# Experiment - Results of Testing Ammo Boxes



## Illini Warrior (Jan 24, 2015)

probably one of the more stupid things I've seen done lately - how not to conduct a test ....


----------



## SGT E (Feb 25, 2015)

I use steel....ONLY steel....I had wondered about the cheap garbage Harbor Freight junk but never tried it. I saw a video a few years ago about a family that found a fallout shelter in their back yard and there was a large WW2 ammo cans floating in several feet of water....way more rusty than these cans were! The stuff inside was like new. Enough test for me!
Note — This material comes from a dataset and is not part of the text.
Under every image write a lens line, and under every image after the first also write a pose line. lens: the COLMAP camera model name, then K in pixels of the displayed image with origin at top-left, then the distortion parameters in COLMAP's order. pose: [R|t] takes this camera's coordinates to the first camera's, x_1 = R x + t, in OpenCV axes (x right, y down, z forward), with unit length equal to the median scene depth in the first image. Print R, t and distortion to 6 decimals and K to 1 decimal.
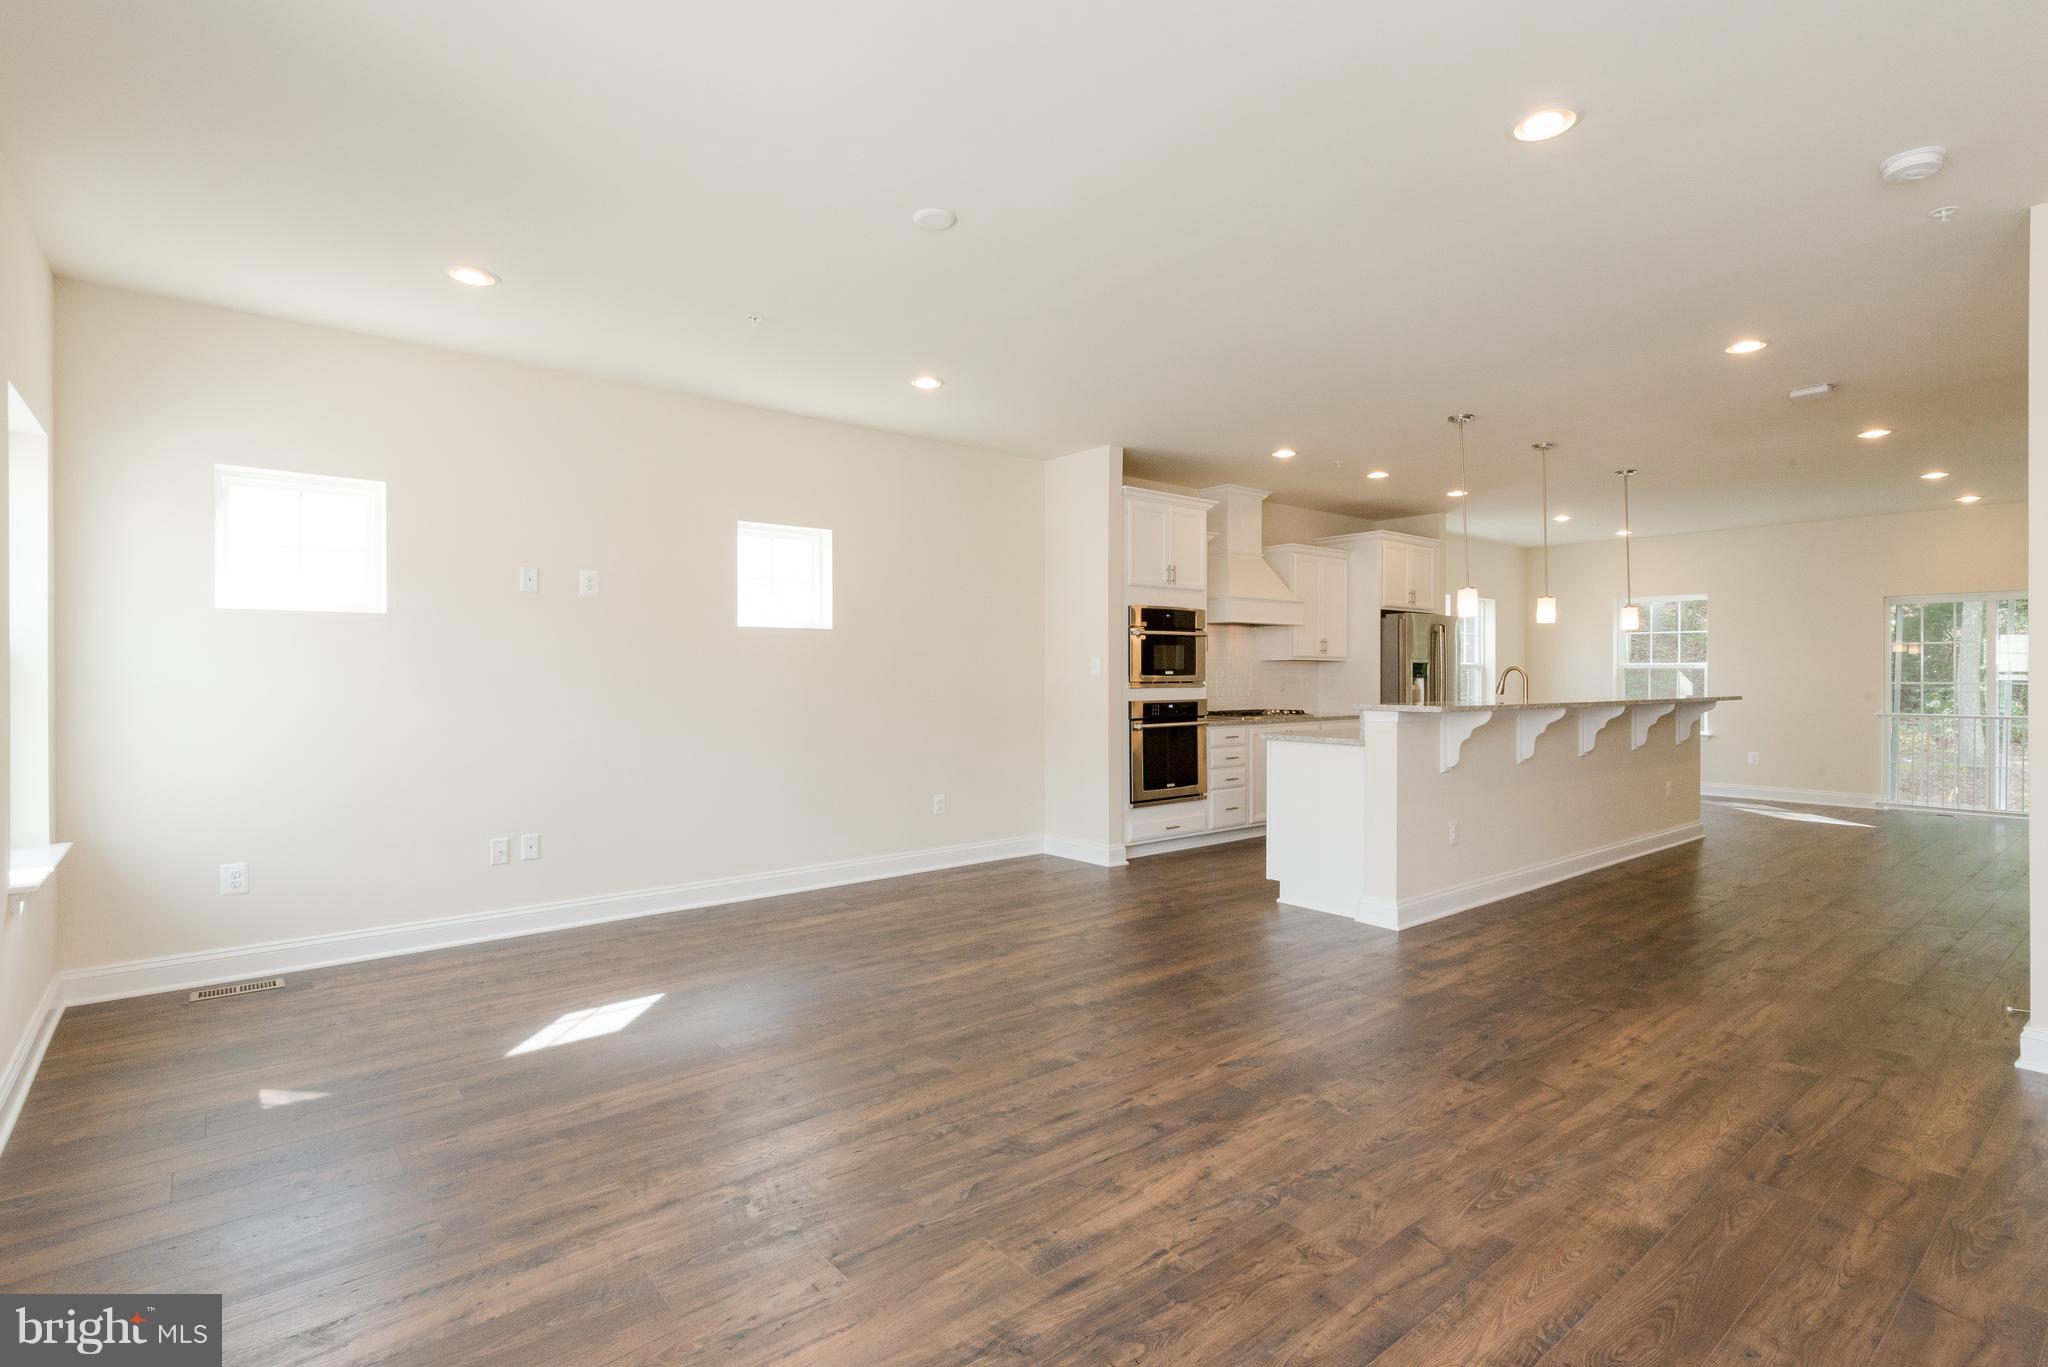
lens RADIAL K [[988.6, 0, 1000.8], [0, 988.6, 672.6], [0, 0, 1]] dist [0.018198, -0.009460]
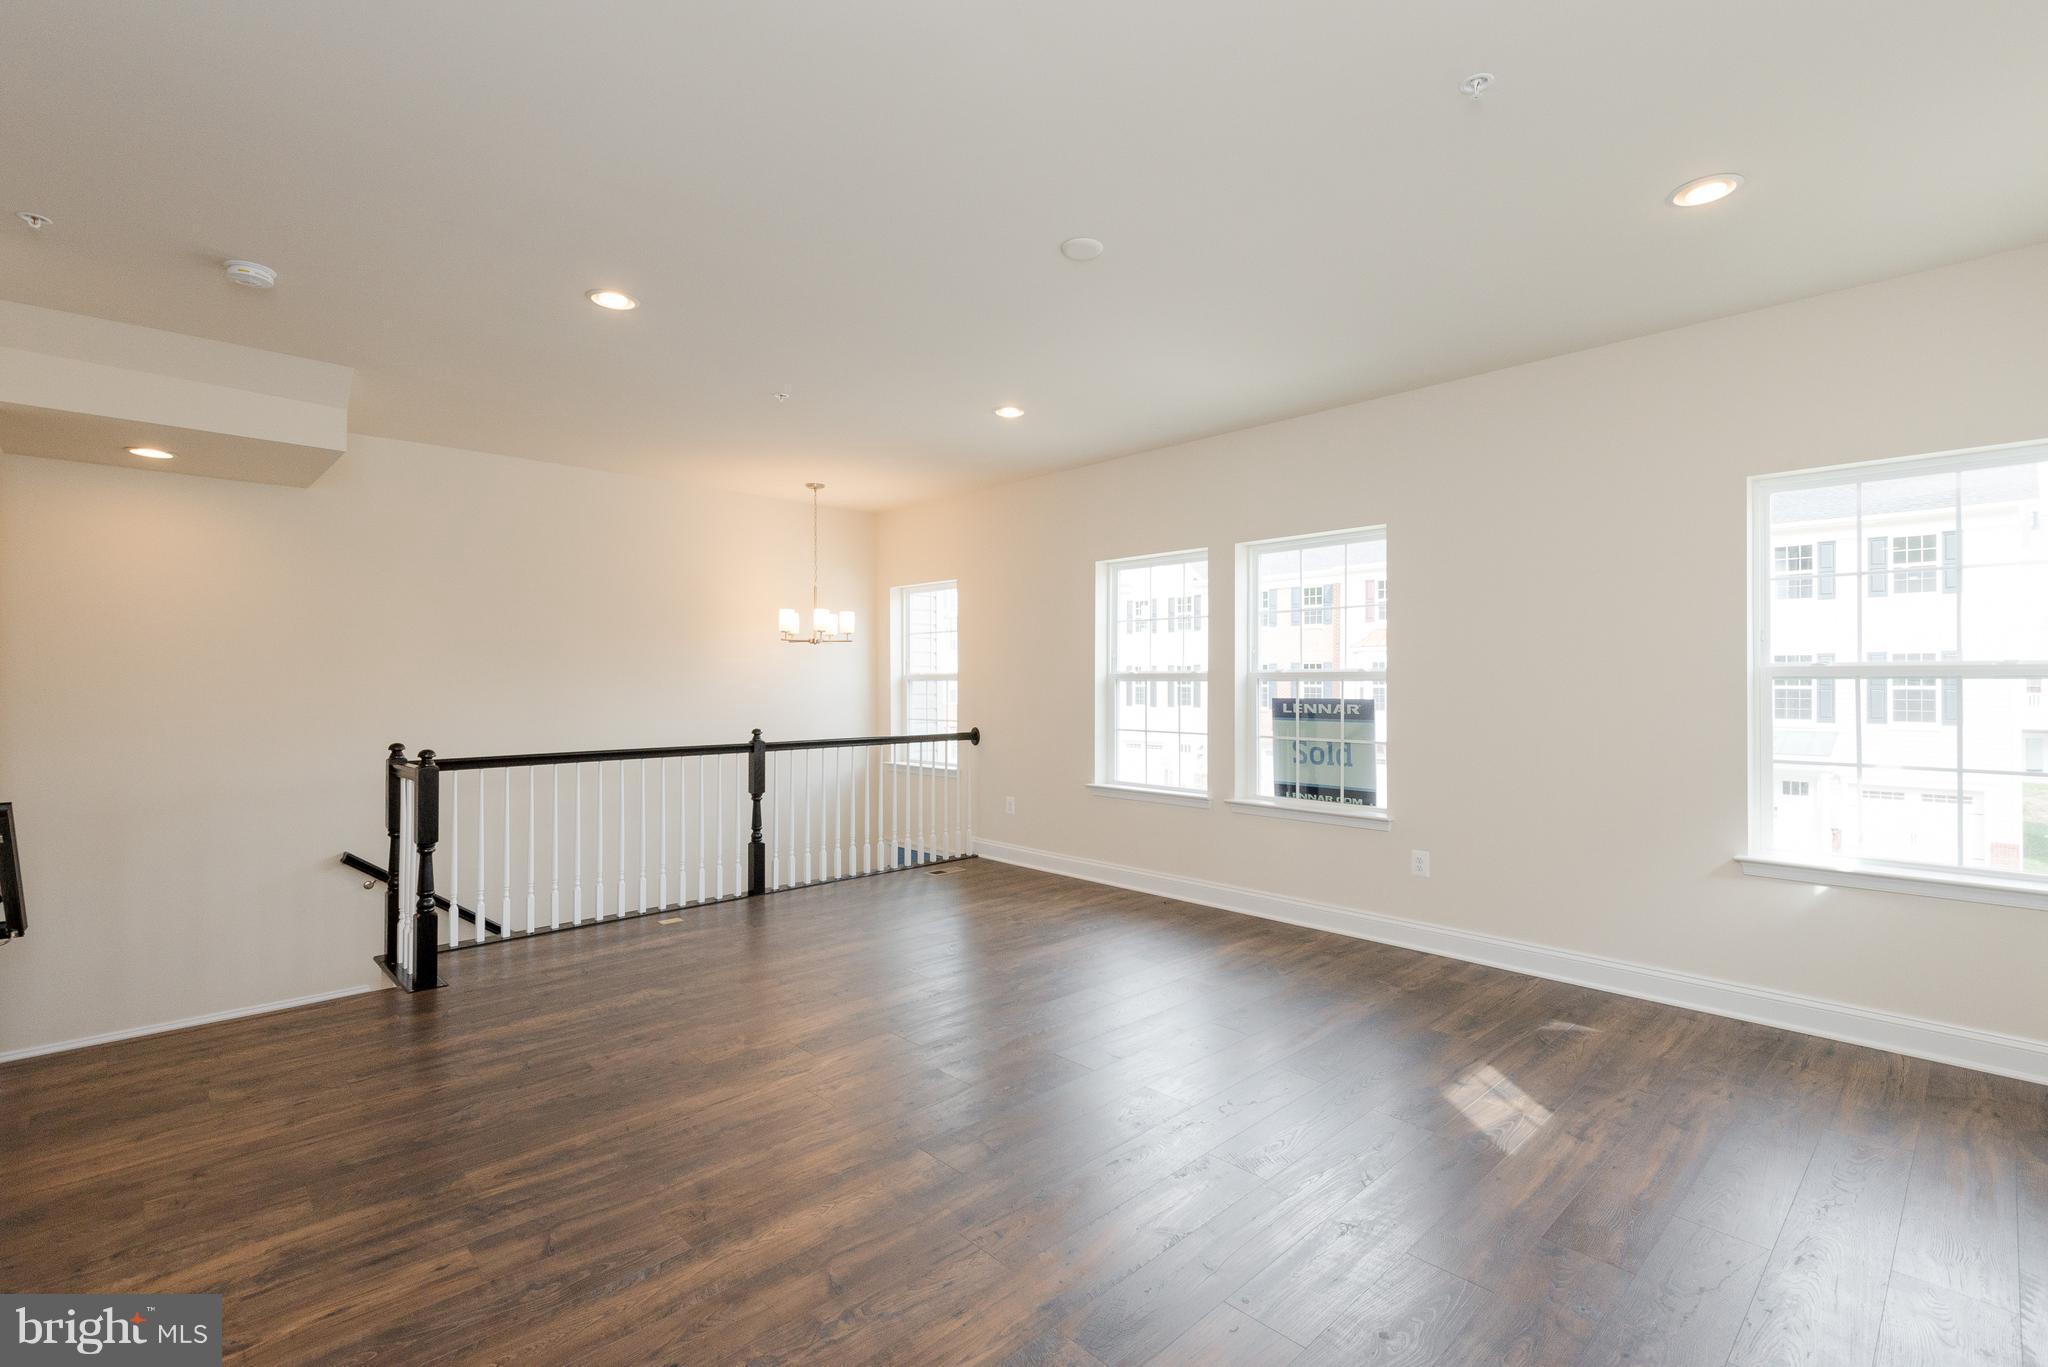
lens RADIAL K [[928.6, 0, 1007.5], [0, 928.6, 675.2], [0, 0, 1]] dist [0.024112, -0.006578]
pose [[-0.997159, -0.001188, -0.075310, 0.040515], [-0.000347, 0.999938, -0.011174, -0.005757], [0.075319, -0.011116, -0.997098, 0.967848]]
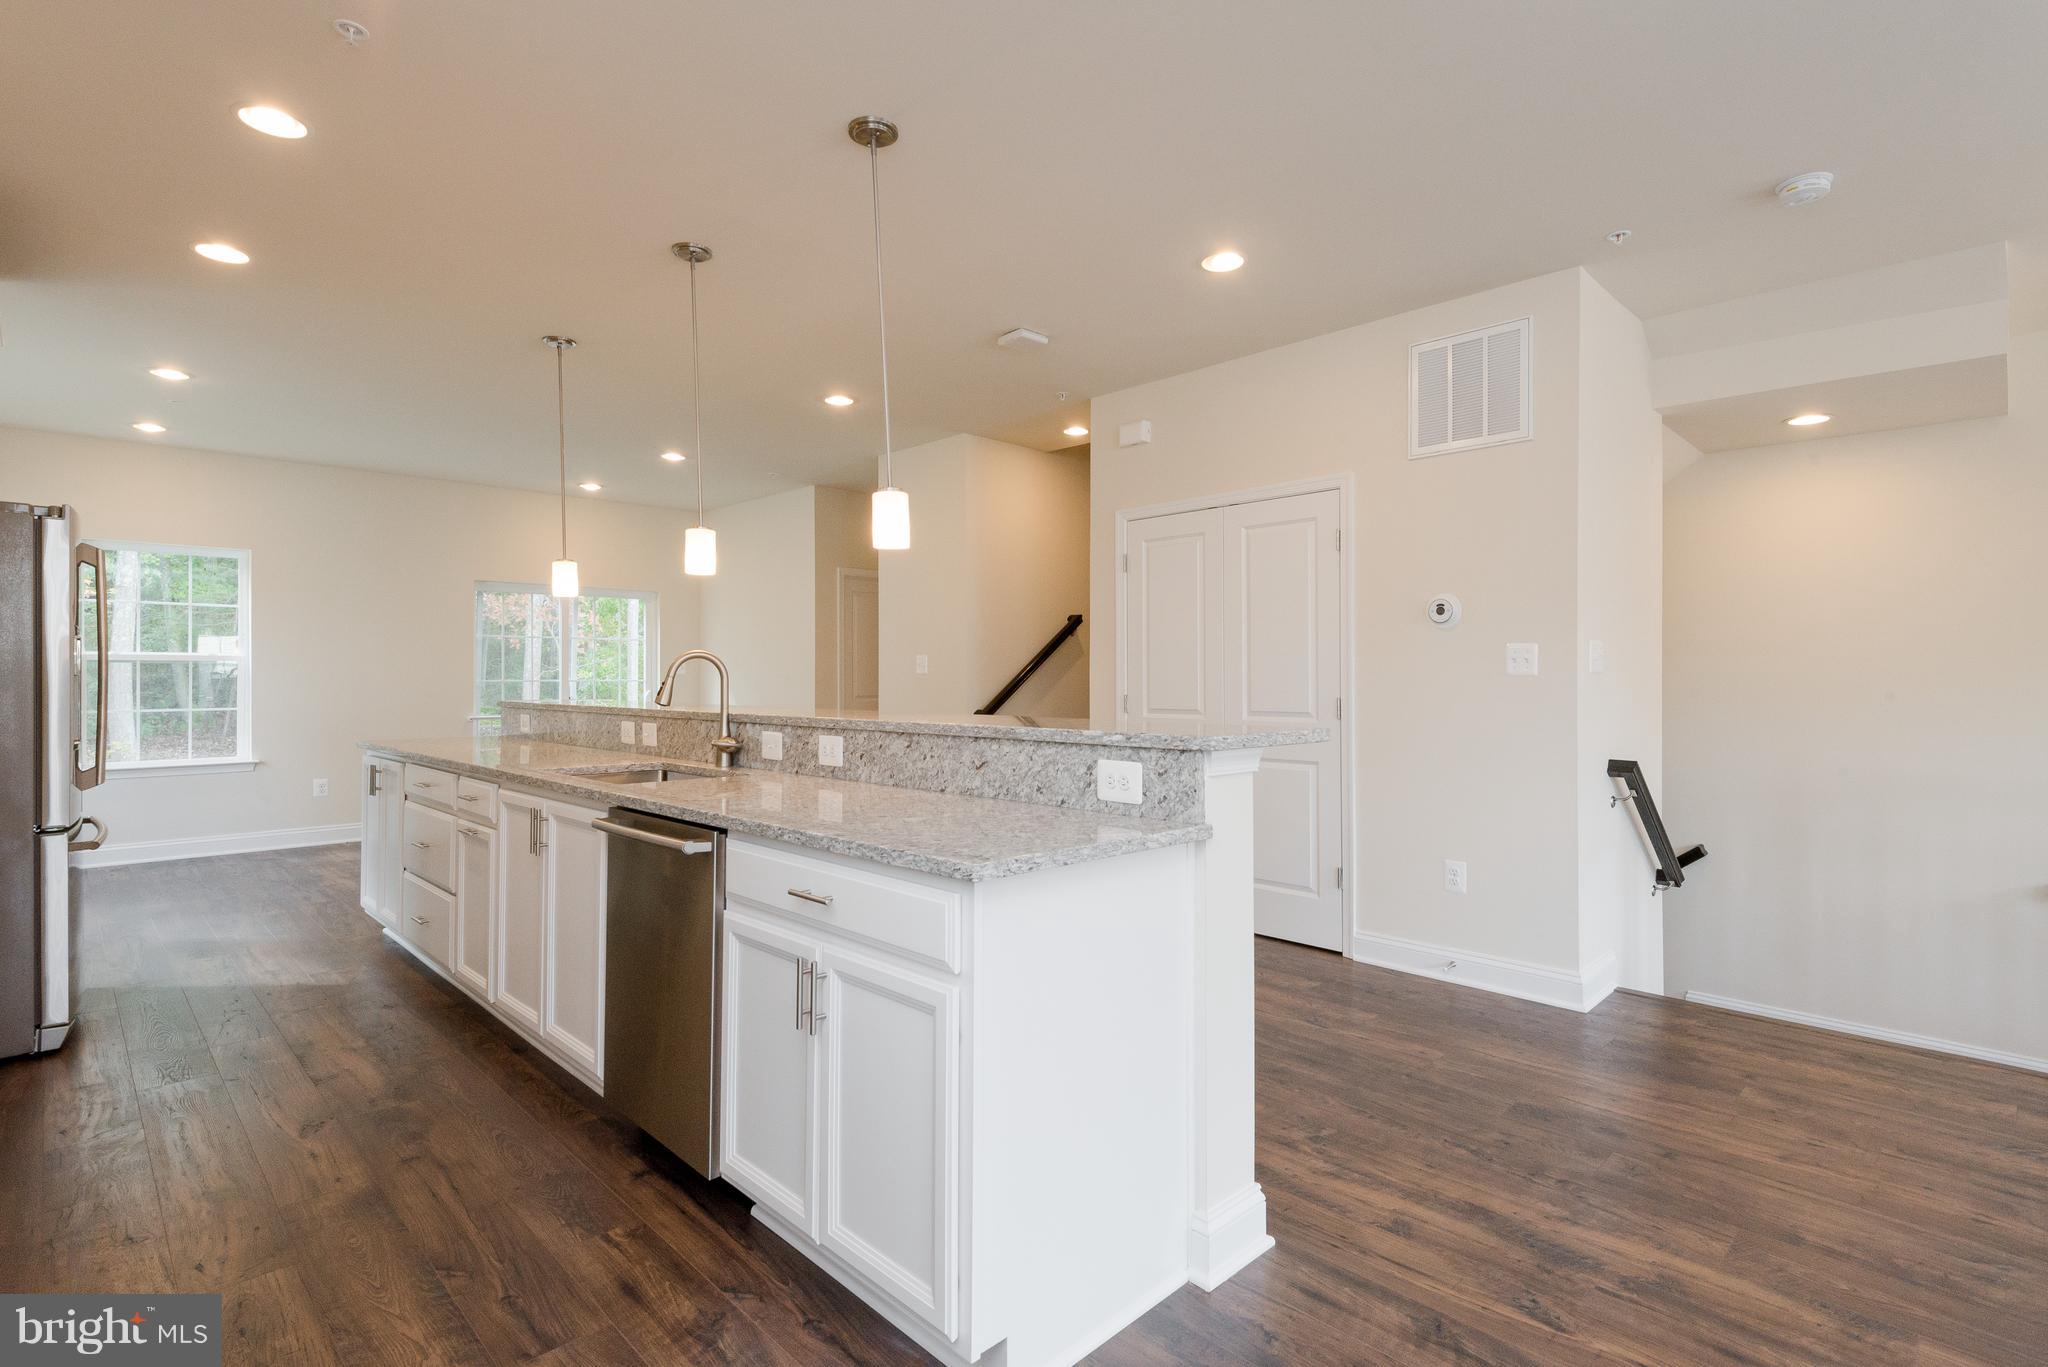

Wisconsin family discovers fully-stocked fallout shelter in their back yard 50 years after it was installed at the height of the Cold War | Daily Mail Online


----------



## Smitty901 (Nov 16, 2012)

I am not storing any of my ammo in the pool.


----------



## Ragnarök (Aug 4, 2014)

why not just put a bricks and some change in ammo box and do the same test. Really dumb to waste all that ammo.


----------



## Camel923 (Aug 13, 2014)

Thanks @Illini Warrior. I am showing this to my wife after she complained loud and long about the 30 fifty cal ammo cans I bought. I am going to buy a bunch more.


----------



## stowlin (Apr 25, 2016)

I wouldn't expect either to hold out water


----------



## Smitty901 (Nov 16, 2012)

stowlin said:


> I wouldn't expect either to hold out water


 Be just my luck I would need them in the middle of winter and they would be under two feet of ice


----------



## dwight55 (Nov 9, 2012)

Since I'm not a scuba diver, . . . me and my ammo stays above the surface of the water.

May God bless,
Dwight


----------